Out of curiosity we had ordered “Young pigeon, charcoal roasted at a low temperature with potato and truffle bites and forgotten vegetables” as well.
I never had pigeon and therefore lack a reference for comparison but this dish was a revelation as on how to combine basic ingredients in such a way to culminate into fantastic and homogenous dish. The pigeon is heated in the oven for six minutes and then roasted on charcoal for a few moments. The meat was very tender and according me, also due the lack of ample words, tasted a bit sourer (or fleshier?) than other sorts of meat I had. Add to that one of those truffle bites and one of those cereal-wheat crackers in your mouth and you have slightly sweet and crunchy bite.

 

We ask for a coffee break as we are quiet full. We bring forward that we would very much fancy a walk outside in the garden. “Don’t ask please, this is your home. Feel at home!” And we do feel at home.

Thirty minutes later we are ready for our dessert which is… an apple pie! Ok, an apple pie filled with a Granny Smith sorbet and an Armagnac cream but still: an apple pie!



This is another example on how to prepare a simple dish with excellent products (apple, the butter used for the dough..) The dough, so it seems like at least, has infinite layers and has the right crack-crisp-to-vanish – in – your – mouth – ratio.

The meal is rounded off with a selction of sweets. I can imagine they were all excellent but I am not the greatest fan of plain chocolate and since my organism and brain literally went into digestion mode, I was probably incapable of reflecting any further.
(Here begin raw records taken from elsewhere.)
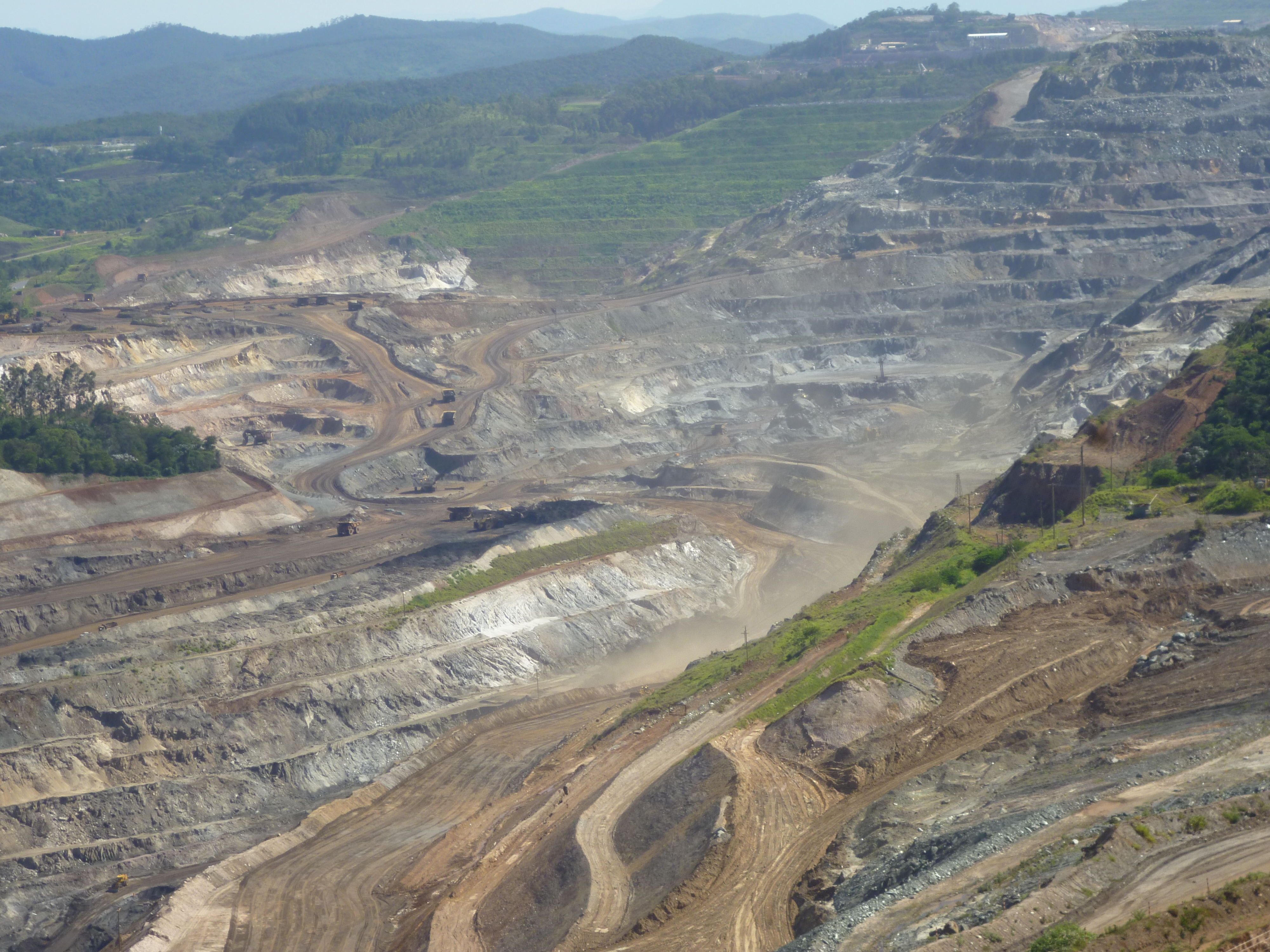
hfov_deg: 20.0
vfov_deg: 15.1
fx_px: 3595
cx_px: 635
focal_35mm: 98
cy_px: 476
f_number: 6.2
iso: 100
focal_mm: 17.5
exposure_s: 1/200
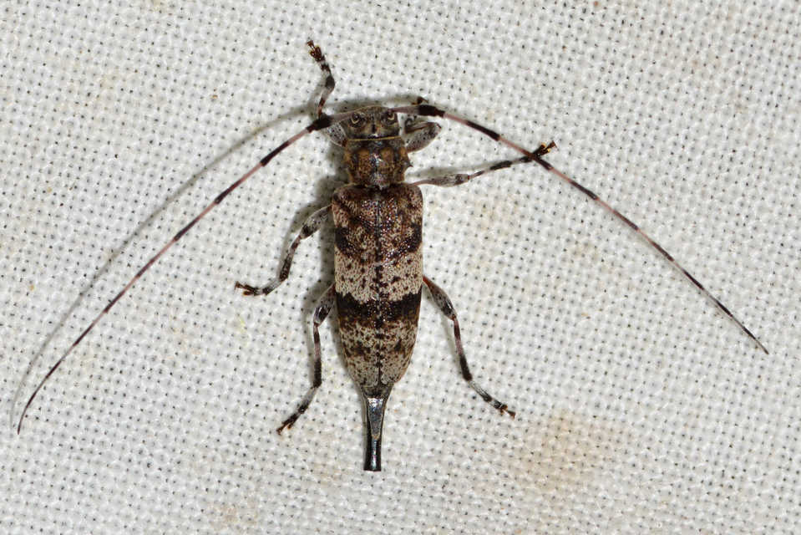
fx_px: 3338
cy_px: 268
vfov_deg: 9.2
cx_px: 400
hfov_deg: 13.7
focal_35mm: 150
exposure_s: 1/200
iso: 100
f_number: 20
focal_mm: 100
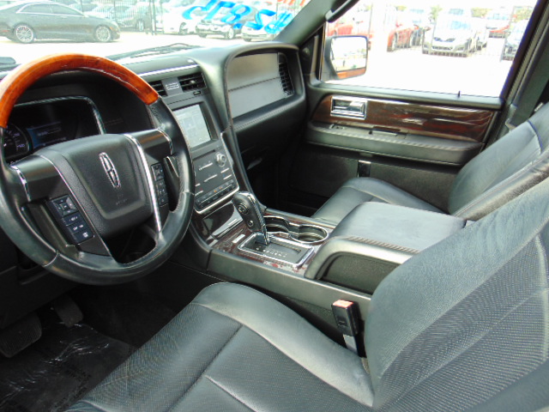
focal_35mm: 27
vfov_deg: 51.4
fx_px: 428
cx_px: 274
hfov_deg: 65.3
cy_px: 206
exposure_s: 1/60
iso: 80
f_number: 3
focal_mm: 4.9
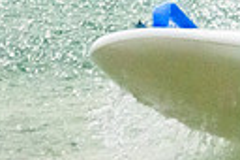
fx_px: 30161
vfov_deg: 0.3
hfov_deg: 0.5
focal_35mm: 4530
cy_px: -61
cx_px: 461
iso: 25600
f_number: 11
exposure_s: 1/4000
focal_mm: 1000
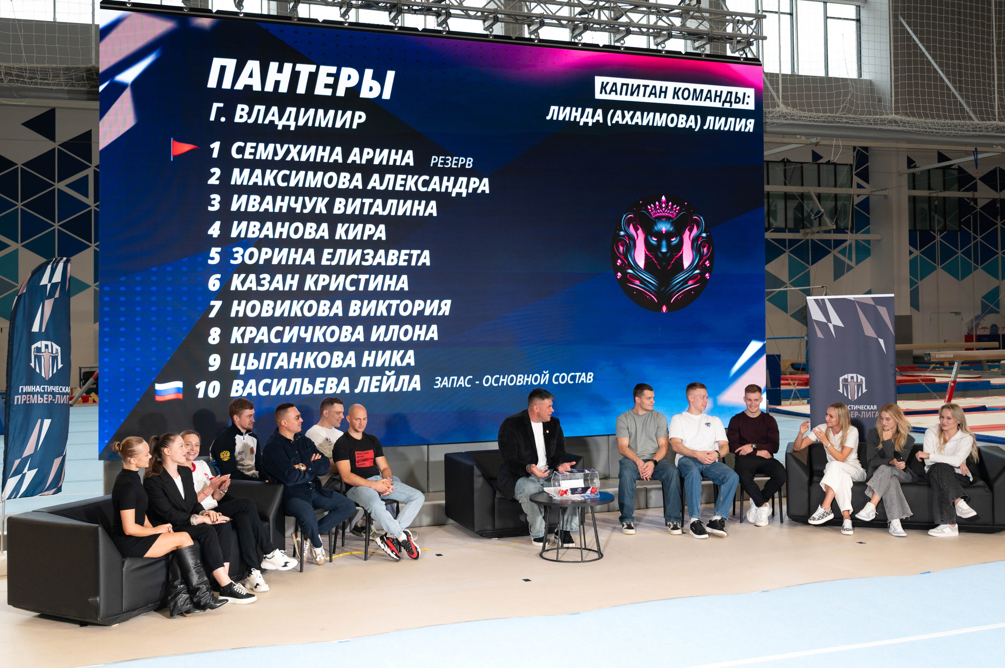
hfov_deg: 52.5
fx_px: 1017
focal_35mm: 36
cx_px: 443
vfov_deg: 36.4
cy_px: 308
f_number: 2.8
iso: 200
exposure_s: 1/250
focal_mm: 28.5
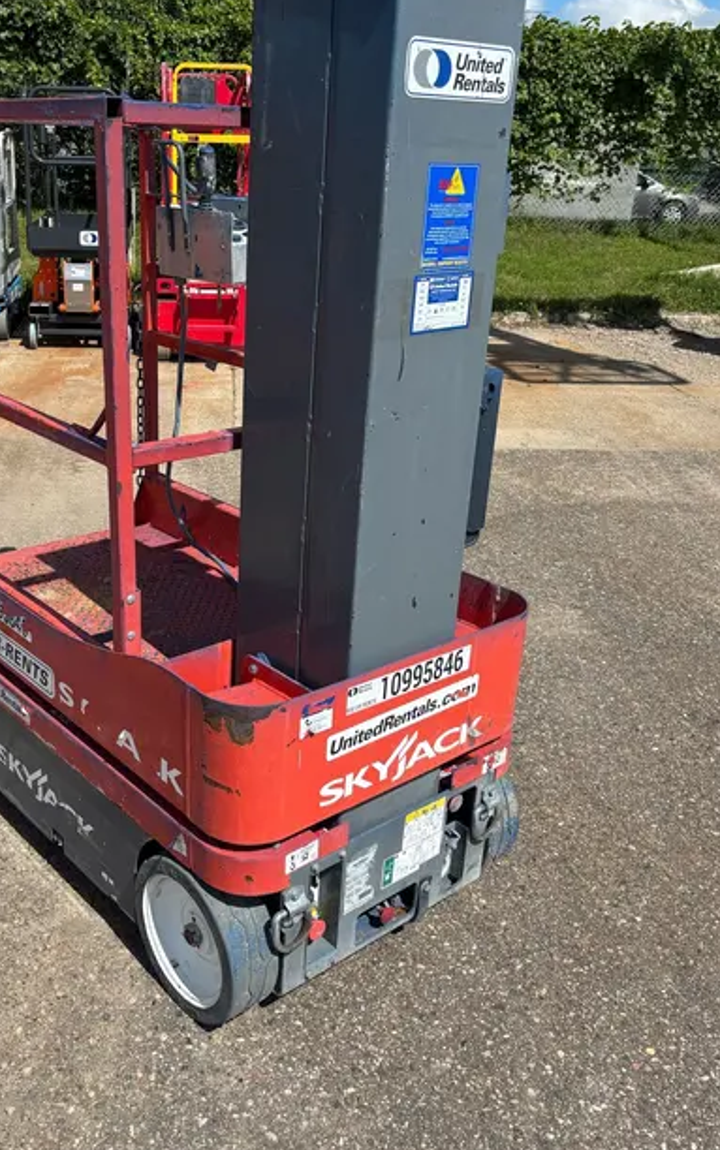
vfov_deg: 58.1
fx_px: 1035
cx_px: 239
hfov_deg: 37.9
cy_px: 544
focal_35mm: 33
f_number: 1.6
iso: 50
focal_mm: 5.96
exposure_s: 1/3106
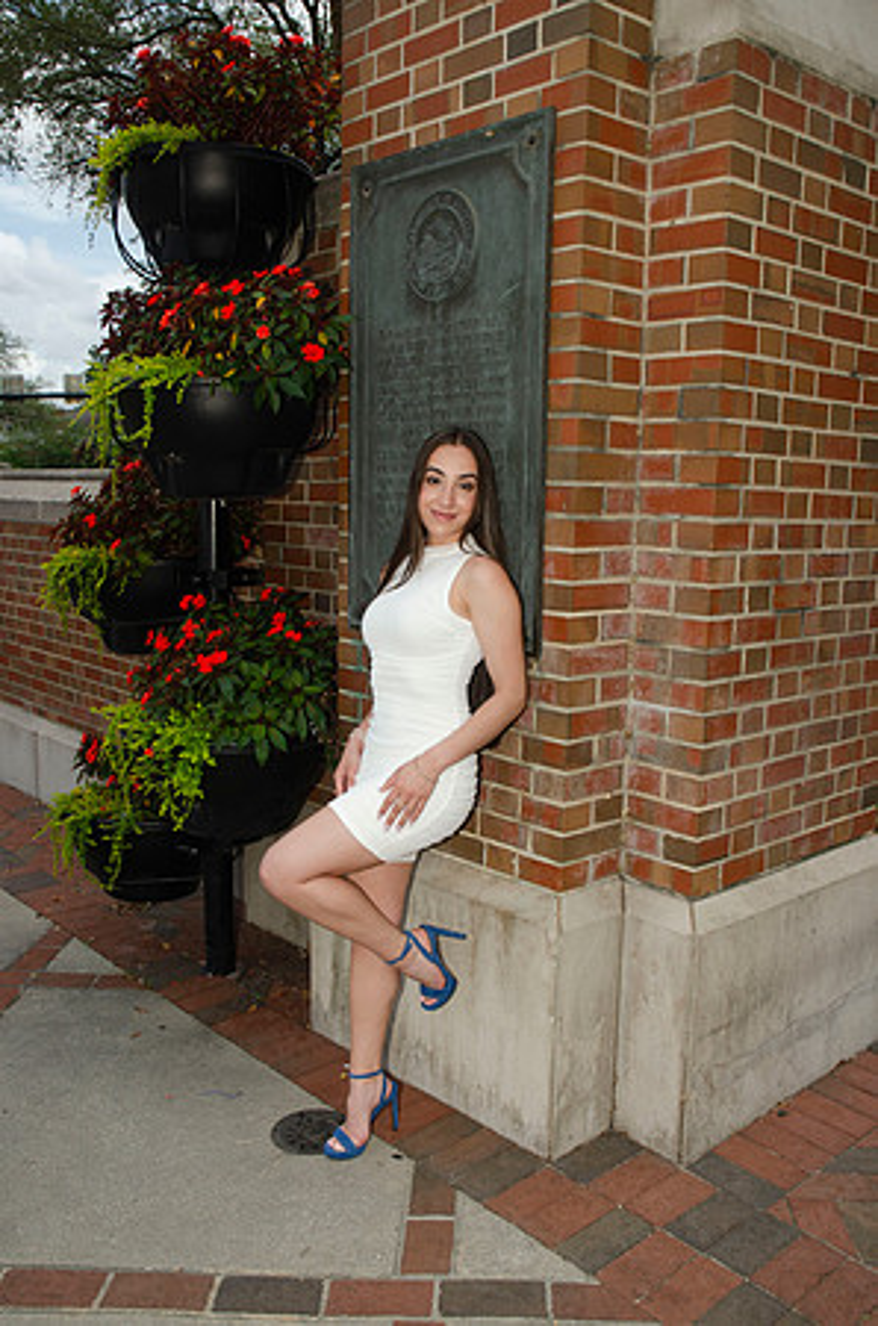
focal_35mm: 33
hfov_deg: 39.8
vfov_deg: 57.3
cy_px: 663
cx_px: 439
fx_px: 1213
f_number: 9
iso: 100
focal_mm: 22
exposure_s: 1/250
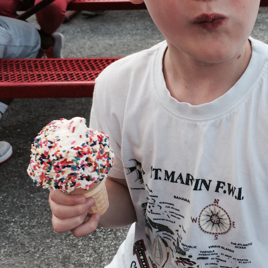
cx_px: 246
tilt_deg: -22.9
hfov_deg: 25.6
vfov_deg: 26.4
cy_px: 105
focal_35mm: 65
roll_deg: +3.4
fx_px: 569
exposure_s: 1/240
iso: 32
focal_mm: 4.15
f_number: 2.2
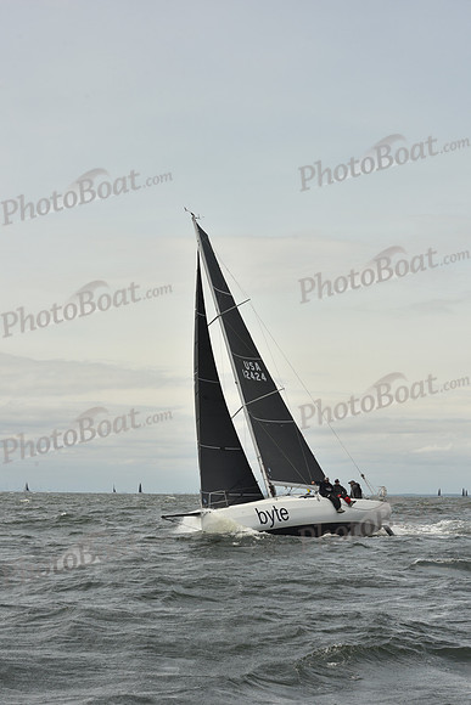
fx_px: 1373
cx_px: 236
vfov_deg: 28.8
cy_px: 352
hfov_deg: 19.5
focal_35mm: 70
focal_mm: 70
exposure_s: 1/800
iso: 250
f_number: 10
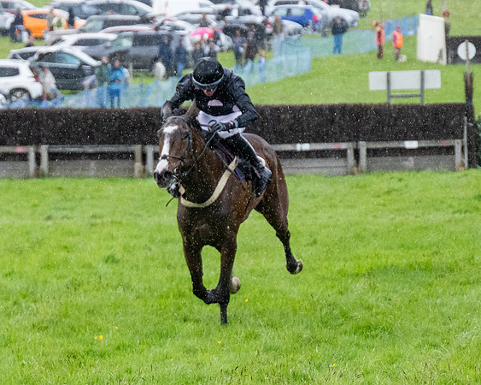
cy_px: 218
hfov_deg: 7.2
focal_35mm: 270
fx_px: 3836
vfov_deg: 5.7
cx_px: 193
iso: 2000
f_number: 4
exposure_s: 1/1000
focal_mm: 98
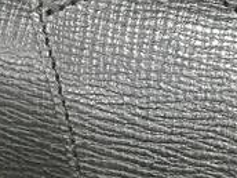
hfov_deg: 12.8
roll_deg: -0.4
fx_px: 1041
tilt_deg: -29.3
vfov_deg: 9.8
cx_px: 252
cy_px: 60
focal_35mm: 152
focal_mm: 4.15
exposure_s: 1/17
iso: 200
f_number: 2.2
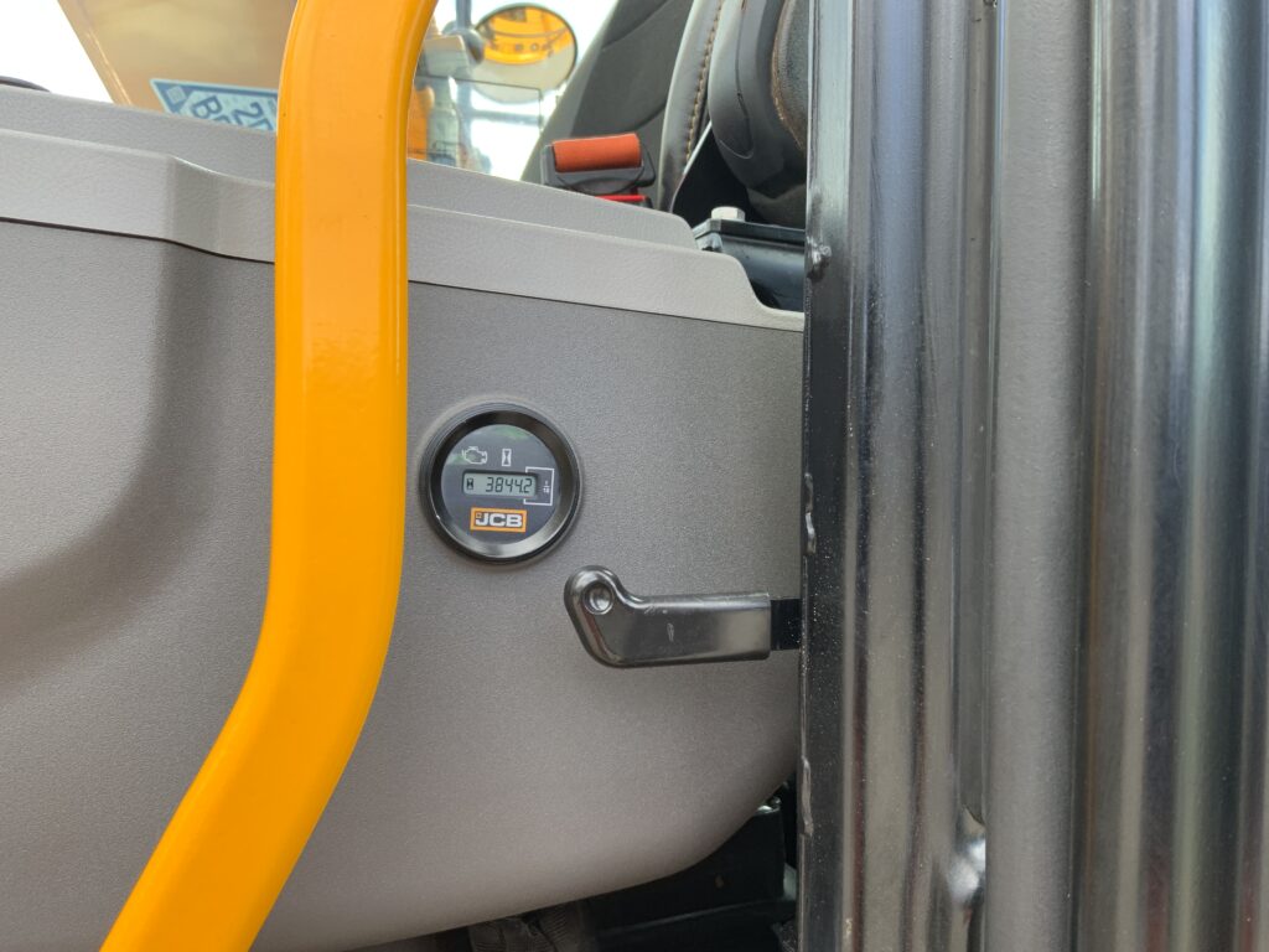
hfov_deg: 61.7
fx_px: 1063
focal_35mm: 29
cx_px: 634
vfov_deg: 48.2
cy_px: 476
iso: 20
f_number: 1.8
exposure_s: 1/122
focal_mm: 3
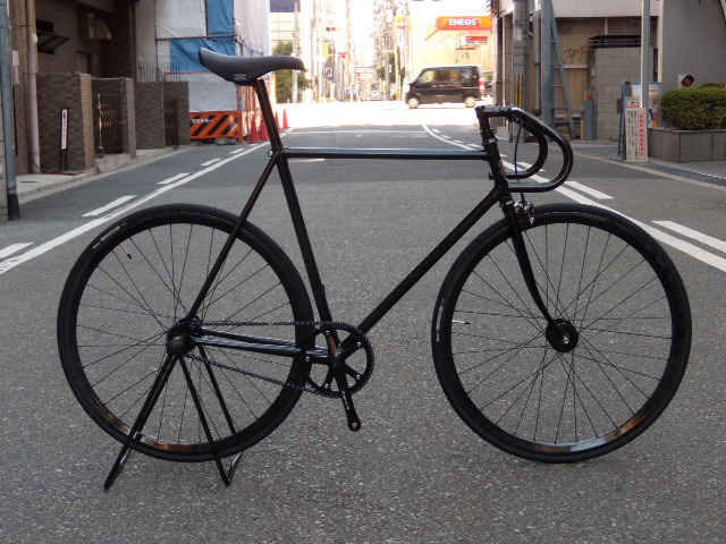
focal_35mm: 50
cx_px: 363
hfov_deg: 38.2
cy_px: 272
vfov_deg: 29.1
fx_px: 1049
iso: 100
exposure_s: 1/60
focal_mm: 8.8
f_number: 3.8
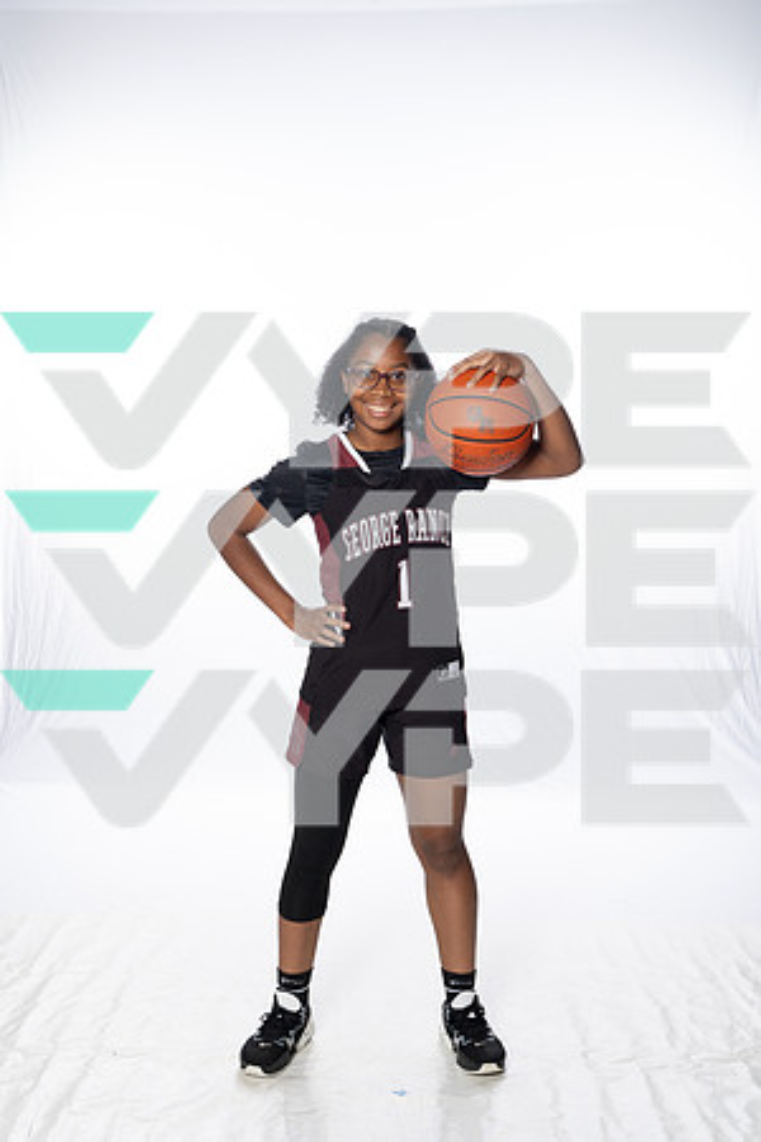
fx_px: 1585
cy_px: 571
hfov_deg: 27.0
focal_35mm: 50
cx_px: 380
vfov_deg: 39.6
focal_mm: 50
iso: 800
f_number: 8
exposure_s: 1/250
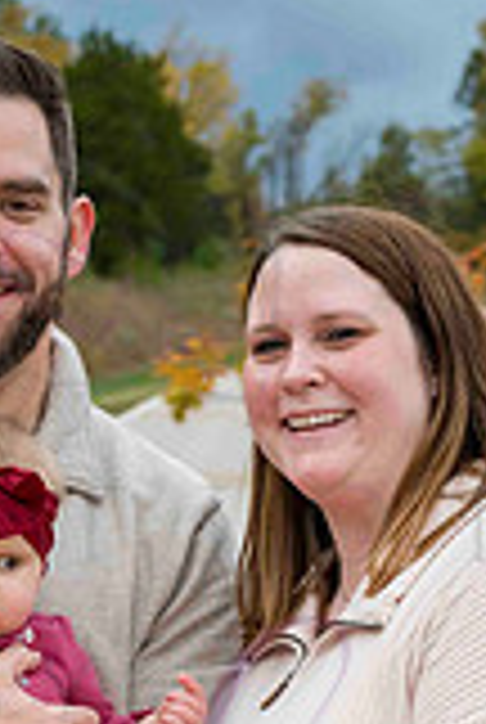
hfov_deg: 8.1
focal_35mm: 170
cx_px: 86
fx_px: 3428
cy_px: 684
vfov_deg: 12.0
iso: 400
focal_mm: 61
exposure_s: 1/640
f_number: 6.3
I mentioned earlier that our choice proved to be fatal. Of course this is quiet exaggerated but here is what I mean: We basically, as you can see on the pictures, ordered dishes that do not seem hard to replicate at home. You can buy ham, sirloin, vegetables and ingredients for an apple pie. But neither - first and foremost - do we have the skills Senor Berasategui and his staff possess nor do we have easy access to such premium quality products. Had we opted for a restaurant that served dishes (again extensive use of dry ice, lyophilisation of "you name it") creating an immense visual (and perhaps gustatory) gap between product, presentation and composition we might have not felt that way. Of course it is hard now to select ham, meat or any other ingredient but at least in my case it lead to a further decrease of meat consumption and we remain thankful to have enjoyed dishes which seemed (looked) familiar but tasted excellent due to skills of preparation and the use of products with extaordinary quality.